Extracted data entries:
○ ○ ○ ○
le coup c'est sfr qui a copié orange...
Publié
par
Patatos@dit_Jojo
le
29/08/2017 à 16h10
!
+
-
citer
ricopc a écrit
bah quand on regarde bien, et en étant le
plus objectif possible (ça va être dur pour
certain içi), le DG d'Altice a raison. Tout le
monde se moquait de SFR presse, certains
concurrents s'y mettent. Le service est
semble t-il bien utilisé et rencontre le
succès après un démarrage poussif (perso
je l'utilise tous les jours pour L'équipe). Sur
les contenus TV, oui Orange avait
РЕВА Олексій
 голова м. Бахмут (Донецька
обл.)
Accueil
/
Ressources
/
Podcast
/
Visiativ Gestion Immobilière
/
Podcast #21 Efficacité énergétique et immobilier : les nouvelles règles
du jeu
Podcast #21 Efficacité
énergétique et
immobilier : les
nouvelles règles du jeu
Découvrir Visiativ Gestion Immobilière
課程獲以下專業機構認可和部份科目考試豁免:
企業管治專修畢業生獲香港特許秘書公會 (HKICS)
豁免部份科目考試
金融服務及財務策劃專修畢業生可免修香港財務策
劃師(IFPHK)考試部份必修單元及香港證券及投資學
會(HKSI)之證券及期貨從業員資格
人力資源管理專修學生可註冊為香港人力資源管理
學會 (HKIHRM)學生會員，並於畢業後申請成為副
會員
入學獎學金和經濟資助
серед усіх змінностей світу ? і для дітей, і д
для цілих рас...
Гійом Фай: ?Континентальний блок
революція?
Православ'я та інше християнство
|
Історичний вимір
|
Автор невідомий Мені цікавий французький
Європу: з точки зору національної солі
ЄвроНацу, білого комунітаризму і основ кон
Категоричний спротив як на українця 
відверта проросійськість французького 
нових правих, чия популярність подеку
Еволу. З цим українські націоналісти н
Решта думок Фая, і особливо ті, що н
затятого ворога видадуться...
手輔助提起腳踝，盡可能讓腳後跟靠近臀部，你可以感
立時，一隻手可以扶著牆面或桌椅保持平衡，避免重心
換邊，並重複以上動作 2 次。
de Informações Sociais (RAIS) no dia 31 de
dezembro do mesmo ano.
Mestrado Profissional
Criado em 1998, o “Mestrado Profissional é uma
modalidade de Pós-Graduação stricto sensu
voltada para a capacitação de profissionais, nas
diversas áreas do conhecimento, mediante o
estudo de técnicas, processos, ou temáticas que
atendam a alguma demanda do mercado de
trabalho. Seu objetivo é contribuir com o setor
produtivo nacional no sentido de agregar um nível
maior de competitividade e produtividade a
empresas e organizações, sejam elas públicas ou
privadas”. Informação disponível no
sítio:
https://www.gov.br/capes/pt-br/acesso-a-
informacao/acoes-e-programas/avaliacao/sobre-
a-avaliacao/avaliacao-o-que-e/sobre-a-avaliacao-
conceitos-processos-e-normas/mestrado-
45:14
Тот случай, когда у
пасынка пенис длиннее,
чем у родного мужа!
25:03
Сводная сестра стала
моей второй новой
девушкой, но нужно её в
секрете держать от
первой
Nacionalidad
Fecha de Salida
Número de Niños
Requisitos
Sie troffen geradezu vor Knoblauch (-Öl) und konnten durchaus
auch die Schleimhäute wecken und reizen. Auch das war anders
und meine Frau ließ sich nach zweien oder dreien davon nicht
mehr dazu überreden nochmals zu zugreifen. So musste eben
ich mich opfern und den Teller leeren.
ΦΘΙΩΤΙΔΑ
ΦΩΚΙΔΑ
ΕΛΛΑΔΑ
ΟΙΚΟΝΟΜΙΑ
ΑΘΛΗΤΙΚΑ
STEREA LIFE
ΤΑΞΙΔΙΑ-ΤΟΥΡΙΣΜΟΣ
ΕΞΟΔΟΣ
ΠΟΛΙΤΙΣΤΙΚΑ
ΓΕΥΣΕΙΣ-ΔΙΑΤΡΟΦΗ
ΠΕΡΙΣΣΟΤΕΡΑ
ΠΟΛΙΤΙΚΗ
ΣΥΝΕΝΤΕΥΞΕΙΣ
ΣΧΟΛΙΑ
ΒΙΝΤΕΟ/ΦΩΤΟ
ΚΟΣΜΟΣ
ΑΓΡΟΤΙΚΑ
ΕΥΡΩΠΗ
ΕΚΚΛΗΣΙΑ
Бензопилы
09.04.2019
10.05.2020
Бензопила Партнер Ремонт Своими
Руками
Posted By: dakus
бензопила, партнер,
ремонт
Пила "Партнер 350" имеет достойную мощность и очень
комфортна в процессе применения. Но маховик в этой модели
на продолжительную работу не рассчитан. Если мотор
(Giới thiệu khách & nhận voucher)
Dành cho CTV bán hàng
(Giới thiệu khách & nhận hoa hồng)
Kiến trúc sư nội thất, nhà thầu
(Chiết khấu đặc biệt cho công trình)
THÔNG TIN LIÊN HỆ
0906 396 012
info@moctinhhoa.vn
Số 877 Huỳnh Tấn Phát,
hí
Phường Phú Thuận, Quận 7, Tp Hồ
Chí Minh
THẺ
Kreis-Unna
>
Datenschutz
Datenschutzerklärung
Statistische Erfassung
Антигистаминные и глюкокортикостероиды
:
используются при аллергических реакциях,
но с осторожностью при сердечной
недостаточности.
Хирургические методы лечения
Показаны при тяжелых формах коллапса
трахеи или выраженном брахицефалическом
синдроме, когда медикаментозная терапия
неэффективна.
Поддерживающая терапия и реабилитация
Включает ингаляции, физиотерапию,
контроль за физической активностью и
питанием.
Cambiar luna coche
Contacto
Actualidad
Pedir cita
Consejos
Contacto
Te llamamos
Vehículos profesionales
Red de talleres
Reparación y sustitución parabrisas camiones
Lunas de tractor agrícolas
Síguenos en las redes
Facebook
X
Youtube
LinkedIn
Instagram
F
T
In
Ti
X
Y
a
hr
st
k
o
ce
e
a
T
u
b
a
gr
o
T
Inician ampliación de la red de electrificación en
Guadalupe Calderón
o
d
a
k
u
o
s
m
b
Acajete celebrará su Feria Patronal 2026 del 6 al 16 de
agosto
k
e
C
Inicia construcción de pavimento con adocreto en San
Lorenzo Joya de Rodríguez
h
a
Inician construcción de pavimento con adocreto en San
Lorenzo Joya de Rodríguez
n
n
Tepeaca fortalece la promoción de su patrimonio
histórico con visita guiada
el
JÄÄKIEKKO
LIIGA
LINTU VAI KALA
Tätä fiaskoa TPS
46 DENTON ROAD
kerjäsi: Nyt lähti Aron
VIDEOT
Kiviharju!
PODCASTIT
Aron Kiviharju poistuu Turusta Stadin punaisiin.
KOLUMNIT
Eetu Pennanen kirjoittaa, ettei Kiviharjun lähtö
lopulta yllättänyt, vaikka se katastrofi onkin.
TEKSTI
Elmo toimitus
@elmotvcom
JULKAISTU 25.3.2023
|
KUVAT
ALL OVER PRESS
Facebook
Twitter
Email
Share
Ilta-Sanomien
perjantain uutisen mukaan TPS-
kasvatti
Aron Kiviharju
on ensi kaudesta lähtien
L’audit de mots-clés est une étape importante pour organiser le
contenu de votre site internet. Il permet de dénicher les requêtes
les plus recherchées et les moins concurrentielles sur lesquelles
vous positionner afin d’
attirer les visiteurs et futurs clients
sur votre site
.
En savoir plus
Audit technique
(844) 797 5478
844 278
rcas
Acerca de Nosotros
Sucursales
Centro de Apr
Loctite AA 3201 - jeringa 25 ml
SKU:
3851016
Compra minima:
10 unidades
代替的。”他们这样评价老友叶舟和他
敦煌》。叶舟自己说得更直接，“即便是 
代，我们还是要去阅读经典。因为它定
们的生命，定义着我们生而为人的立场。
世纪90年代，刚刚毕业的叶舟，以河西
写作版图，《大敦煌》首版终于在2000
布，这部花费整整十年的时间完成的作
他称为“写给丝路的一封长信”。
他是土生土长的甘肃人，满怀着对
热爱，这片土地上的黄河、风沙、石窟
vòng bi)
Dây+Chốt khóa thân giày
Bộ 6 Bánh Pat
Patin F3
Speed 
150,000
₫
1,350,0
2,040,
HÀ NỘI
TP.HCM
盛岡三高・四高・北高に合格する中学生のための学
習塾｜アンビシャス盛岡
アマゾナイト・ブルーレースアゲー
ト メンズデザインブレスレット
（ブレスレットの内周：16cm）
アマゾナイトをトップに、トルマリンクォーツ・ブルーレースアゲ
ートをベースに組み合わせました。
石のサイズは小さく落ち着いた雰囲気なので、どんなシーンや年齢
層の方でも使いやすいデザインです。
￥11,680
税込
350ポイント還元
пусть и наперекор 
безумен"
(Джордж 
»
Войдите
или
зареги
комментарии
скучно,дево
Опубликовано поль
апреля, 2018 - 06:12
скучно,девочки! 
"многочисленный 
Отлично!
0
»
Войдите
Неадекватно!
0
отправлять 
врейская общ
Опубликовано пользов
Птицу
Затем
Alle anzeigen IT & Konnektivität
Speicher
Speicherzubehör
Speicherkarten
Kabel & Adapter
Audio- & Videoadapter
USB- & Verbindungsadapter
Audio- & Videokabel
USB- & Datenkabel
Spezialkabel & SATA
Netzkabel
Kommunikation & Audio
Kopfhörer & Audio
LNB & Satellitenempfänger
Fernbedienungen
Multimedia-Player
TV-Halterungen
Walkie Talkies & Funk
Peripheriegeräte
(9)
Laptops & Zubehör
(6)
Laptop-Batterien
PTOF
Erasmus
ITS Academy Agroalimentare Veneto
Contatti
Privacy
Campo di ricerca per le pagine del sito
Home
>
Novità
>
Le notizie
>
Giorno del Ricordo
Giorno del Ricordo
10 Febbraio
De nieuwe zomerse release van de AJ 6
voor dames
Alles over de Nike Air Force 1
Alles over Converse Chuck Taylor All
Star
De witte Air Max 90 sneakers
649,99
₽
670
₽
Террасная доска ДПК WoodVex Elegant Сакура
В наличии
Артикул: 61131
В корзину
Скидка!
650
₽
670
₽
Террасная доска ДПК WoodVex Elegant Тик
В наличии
○ ○ ○ ○
* [INSTRUCTION]: Extract the lines from the very first one through the one containing "concurrents s'y mettent. Le service est", both included, and reproduce them without any change.

* [COMPLETED TASK]:
le coup c'est sfr qui a copié orange...
Publié
par
Patatos@dit_Jojo
le
29/08/2017 à 16h10
!
+
-
citer
ricopc a écrit
bah quand on regarde bien, et en étant le
plus objectif possible (ça va être dur pour
certain içi), le DG d'Altice a raison. Tout le
monde se moquait de SFR presse, certains
concurrents s'y mettent. Le service est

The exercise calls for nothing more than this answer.